Société « Les Maîtres de Mon Moulin »

Fondée en 2006 sous l’impulsion de Roland et Valérie Feuillas, la société « Les Maîtres De Mon Moulin » œuvre pour le développement d’une agriculture durable, pour la préservation de la biodiversité et pour la conception de modèles économiques basés sur le respect du vivant. Spécialisée dans la boulangerie, l’entreprise collabore aujourd’hui avec une trentaine d’agriculteurs et produit annuellement avec eux, sur la base d’une collection de 500 variétés de blés et sur une superficie cumulée de quelques 500 hectares, plus d’une cinquantaine de variétés traditionnelles, pour en faire de la farine, puis du pain, dont les qualités nutritionnelles, dûment analysées, sont exceptionnelles.

Association « Mille Variétés Anciennes »

L’association a pour mission de faire redécouvrir au public les variétés anciennes de fruits et légumes, ainsi que les graines traditionnelles dont ils sont issus. Pour cela, l’association transmet connaissances et savoir-faire sur la reproduction de semences au potager, au sein du Conservatoire de la ferme de Sainte- Marthe en Sologne.
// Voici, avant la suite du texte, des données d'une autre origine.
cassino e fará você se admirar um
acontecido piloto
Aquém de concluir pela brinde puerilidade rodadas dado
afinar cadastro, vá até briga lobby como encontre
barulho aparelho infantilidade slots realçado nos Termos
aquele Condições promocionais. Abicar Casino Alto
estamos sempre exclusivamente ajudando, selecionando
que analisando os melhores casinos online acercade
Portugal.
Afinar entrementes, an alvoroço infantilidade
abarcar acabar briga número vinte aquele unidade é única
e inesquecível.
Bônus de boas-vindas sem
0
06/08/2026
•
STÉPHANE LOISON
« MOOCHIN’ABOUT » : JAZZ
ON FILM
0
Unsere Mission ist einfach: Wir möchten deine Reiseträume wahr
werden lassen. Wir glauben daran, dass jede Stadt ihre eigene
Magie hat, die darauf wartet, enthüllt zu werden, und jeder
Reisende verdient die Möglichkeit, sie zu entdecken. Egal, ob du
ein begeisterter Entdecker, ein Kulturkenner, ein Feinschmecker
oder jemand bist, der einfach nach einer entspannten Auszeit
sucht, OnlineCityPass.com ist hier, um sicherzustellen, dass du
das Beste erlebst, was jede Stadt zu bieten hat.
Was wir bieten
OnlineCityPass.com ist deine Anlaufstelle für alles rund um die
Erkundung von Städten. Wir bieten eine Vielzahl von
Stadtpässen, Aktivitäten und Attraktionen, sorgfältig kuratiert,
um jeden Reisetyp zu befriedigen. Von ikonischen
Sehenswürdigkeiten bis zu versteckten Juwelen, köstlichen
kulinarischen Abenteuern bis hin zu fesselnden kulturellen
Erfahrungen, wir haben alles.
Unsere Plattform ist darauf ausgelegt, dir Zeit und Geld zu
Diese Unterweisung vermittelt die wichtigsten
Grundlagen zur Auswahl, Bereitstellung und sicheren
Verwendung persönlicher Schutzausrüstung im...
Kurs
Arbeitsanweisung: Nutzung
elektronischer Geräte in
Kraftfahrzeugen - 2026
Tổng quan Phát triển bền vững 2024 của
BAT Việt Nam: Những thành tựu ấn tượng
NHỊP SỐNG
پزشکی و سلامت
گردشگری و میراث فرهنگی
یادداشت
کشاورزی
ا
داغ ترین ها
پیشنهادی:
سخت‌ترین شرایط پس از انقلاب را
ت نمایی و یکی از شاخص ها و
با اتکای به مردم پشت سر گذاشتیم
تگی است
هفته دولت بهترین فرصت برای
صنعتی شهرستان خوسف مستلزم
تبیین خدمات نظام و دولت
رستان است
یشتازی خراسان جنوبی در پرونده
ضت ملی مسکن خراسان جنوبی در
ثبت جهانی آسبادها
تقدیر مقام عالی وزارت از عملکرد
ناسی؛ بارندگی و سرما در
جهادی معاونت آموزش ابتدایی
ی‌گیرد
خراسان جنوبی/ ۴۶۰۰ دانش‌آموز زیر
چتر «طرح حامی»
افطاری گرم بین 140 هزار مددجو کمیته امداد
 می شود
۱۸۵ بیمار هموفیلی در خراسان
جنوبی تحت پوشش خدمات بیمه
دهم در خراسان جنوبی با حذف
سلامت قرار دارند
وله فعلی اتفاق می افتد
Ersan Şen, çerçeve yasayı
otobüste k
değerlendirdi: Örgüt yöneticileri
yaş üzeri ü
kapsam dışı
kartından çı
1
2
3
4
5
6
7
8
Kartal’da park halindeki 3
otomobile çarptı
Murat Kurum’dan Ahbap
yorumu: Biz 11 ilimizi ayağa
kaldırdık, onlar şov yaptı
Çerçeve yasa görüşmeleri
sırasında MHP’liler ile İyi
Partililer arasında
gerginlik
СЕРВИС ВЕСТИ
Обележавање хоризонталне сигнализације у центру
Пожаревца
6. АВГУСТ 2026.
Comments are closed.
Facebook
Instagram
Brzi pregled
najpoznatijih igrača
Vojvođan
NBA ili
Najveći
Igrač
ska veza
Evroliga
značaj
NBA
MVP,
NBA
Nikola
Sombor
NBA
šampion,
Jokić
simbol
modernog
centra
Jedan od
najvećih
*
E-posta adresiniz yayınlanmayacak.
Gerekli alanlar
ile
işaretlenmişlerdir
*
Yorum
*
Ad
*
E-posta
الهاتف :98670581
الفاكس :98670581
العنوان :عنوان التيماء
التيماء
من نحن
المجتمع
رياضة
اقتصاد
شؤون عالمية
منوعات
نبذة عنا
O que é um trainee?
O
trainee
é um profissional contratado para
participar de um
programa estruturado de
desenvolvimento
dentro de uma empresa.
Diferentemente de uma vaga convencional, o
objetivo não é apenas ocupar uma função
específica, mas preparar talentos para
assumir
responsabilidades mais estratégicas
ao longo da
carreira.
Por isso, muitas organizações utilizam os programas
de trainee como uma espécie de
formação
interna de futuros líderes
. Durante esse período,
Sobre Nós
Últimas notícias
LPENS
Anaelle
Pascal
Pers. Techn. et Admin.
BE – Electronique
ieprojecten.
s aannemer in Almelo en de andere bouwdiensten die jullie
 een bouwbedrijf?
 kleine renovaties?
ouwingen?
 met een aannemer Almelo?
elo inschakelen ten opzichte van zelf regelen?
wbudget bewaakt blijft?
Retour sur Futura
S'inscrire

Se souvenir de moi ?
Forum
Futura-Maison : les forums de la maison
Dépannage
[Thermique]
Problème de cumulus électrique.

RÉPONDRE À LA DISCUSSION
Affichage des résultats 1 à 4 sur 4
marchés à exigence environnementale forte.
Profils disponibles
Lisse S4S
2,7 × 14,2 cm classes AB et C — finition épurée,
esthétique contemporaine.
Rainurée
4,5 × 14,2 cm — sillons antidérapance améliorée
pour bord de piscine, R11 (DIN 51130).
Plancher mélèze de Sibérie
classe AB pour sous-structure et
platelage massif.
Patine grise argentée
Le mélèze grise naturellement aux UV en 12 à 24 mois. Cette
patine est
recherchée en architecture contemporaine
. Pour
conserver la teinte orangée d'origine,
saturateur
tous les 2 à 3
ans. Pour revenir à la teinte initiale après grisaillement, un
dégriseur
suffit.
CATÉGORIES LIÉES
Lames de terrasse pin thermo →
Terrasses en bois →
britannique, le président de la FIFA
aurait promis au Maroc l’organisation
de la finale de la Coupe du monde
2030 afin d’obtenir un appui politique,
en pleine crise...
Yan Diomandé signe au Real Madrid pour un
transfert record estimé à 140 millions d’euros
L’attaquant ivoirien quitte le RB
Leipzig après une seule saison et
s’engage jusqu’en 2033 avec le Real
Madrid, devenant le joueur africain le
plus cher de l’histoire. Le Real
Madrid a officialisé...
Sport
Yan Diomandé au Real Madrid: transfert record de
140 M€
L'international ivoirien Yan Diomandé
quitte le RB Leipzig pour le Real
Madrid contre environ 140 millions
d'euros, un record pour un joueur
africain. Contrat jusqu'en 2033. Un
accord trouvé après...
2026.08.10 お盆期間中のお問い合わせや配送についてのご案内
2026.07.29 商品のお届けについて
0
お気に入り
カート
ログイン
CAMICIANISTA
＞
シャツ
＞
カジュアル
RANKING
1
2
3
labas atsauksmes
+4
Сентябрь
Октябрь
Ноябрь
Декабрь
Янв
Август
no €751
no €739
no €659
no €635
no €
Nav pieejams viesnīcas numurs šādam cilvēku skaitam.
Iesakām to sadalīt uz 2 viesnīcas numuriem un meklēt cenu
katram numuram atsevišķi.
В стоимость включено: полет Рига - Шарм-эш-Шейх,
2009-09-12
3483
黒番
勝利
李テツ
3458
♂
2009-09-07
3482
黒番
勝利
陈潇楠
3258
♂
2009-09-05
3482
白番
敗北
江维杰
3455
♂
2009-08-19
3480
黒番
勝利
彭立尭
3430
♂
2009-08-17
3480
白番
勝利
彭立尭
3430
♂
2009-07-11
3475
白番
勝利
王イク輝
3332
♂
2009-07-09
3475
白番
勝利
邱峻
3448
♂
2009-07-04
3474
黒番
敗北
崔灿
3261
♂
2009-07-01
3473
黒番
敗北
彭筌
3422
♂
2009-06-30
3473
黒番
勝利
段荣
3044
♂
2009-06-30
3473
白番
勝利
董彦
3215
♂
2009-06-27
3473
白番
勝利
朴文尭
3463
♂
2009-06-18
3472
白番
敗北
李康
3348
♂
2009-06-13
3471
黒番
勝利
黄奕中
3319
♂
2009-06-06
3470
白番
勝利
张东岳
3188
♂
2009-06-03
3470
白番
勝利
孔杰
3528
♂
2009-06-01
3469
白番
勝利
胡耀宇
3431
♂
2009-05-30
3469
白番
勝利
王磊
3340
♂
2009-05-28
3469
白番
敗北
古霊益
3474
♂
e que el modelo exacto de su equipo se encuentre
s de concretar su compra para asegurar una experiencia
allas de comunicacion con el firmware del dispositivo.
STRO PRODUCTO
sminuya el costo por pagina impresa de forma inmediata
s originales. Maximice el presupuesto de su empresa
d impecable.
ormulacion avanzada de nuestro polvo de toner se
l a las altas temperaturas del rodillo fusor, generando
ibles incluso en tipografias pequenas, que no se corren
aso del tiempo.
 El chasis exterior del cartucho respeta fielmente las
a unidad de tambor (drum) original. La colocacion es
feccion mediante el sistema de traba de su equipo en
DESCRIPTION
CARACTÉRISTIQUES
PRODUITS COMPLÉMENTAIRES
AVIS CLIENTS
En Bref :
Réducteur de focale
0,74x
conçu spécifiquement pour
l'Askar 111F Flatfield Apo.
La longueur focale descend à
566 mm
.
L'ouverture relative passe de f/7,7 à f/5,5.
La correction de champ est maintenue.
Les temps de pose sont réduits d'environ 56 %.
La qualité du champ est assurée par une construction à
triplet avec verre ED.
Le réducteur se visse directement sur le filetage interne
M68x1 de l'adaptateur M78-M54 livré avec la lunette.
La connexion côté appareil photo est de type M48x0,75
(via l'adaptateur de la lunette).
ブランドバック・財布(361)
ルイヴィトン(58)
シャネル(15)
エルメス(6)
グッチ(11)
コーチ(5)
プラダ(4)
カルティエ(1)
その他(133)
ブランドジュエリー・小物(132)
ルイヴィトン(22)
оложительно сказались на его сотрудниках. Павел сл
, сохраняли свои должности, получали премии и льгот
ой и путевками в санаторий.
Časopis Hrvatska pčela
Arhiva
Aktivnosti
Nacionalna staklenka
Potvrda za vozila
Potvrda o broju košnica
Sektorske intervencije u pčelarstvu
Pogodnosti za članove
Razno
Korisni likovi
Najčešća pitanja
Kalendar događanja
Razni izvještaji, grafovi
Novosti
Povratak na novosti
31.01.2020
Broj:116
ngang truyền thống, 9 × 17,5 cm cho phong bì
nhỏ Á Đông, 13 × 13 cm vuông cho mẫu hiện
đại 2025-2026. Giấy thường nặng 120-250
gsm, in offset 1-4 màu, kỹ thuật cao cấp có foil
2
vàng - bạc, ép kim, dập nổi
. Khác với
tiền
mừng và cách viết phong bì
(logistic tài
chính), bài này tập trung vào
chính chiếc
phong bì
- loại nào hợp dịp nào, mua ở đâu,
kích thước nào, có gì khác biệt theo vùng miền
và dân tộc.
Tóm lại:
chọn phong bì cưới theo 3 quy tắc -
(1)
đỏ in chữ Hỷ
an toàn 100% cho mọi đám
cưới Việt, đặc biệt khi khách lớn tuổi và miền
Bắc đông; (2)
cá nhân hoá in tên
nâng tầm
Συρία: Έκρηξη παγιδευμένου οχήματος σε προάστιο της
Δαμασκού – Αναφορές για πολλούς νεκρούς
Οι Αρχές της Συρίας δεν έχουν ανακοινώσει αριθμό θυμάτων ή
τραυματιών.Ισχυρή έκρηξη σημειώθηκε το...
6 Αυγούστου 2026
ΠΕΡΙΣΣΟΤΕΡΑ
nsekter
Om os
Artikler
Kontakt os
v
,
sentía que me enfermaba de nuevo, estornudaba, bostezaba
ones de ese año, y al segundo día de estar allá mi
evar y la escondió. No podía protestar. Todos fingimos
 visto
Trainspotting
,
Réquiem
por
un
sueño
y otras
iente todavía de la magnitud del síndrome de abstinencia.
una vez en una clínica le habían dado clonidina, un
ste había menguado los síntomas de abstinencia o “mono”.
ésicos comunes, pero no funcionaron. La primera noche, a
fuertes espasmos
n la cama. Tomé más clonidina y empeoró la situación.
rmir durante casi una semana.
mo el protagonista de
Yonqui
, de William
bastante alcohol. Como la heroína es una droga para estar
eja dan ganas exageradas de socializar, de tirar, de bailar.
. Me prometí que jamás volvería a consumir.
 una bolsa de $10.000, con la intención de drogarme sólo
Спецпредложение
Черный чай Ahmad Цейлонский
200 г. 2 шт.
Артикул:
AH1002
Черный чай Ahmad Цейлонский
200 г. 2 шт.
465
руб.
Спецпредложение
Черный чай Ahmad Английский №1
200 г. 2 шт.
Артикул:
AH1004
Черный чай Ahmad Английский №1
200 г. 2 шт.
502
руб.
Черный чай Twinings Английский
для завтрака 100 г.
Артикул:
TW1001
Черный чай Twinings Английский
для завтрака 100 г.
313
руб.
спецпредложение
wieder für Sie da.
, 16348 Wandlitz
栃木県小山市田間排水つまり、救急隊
L’association conserve et reproduit une collection de 1500 variétés de semences potagères.

Association « Relais & Châteaux »

Créée en 1954, Relais & Châteaux est une association de 580 hôtels et restaurants d’exception dans le monde, tenus par des indépendants, exerçant le plus souvent en famille, tous animés par la passion de leur métier et très attachés à l’authenticité des relations qu’ils établissent avec leurs clients. Présents sur les cinq continents, des vignes de la Napa Valley à la Provence en passant par les plages de l’océan Indien, Relais & Châteaux invite chacun à découvrir de délicieux voyages, un art de vivre inscrit dans la culture d’un lieu et à partager une expérience unique. Les membres de Relais & Châteaux ont le profond désir de protéger, faire vivre et valoriser la richesse et la diversité de la cuisine et des cultures hospitalières de la planète. Ils ont porté cette ambition, comme celle de la préservation des patrimoines locaux et de l’environnement, au travers d’un Manifeste présenté en novembre 2014 à l’Unesco. www.relaischateaux.com

Association « Terre & Humanisme »

L’association œuvre à la transmission de l’agroécologie par la formation, la sensibilisation et l’accompagnement de projets paysans. Son but est d’accompagner le changement de pratiques agricoles et de paradigme sociétal vers une alternative éthique et politique au service de la vie, de l’autonomie alimentaire des populations et de la sauvegarde de la terre nourricière. Terre & Humanisme compte 14.000 adhérents et donateurs ; touche environ 200.000 personnes/an sur la thématique de l’agroécologie, a soutenu 160 organisations de producteurs à l’international, dans 7 pays + la France et a formé 400 professionnels de l’agriculture et étudiants sur l’agroécologie depuis 3 ans.